Banks in Greece are wholly dependent on the ECB for their liquidity. After a year of steady withdrawals their deposits are so reduced that without the cash from the Emergency Liquidity Assistance program provided by the ECB operating as the traditional lender of last resort and currently frozen at 89 billion euros, the banks would have collapsed.
The Greek proposals will be forwarded to its creditors, the ECB, the IMF and the EU Commission for analysis. Their recommendations will then be sent to Euro group, the finance ministers of the Euro zone countries for their opinion and finally the entire EMU will consider the proposals on Sunday.
European officials have expressed doubt that Greece will make the concessions necessary to obtain a deal.
ECB president Mario Draghi had reservations that a deal could be arranged in time. ”I don't know, this time it's really difficult," he said.
European Council President Donald Tusk, who will chair the Euro group meeting said he hoped that both Greece and its creditors would propose "realistic” solutions to the country’s debt problem.
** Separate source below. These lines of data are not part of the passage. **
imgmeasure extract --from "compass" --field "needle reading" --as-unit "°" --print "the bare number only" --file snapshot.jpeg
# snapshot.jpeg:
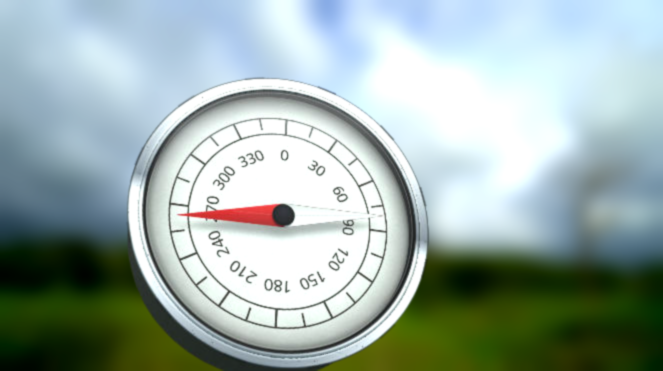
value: 262.5
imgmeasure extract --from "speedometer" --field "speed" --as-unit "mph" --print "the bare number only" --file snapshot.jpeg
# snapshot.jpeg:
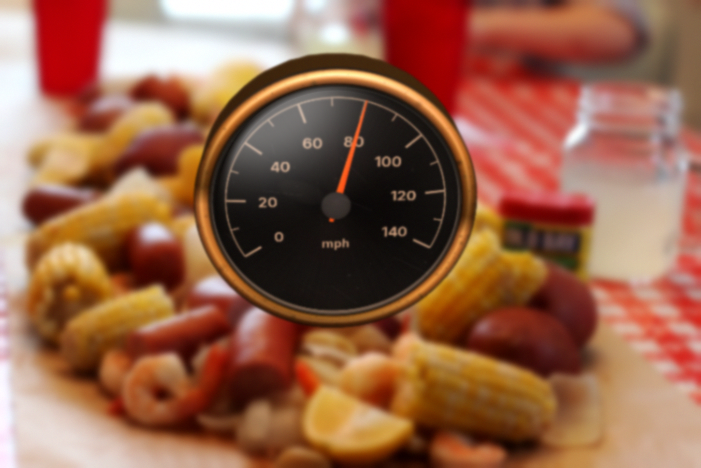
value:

The endgame will be determined by the ECB whose ELA funding is essential to the Greek financial system. Its decision, though, will come ultimately from Berlin, Paris and the political leaders of the EMU.
Within few days the Greek banks will completely run out of cash. If by then an agreement with its creditors has not secured an increase in its ELA funding from the ECB, the ATMs will begin to run dry. When that happens the government will be forced to issue some sort of script to pays its own bills, pensions and other obligations.
That will be the effective Greek exit from the euro. It would not be irreversible but since an inability to compromise brought it about in the first place, the parties would have to have a sudden change of heart to reconstitute the euroas the currency of Greece.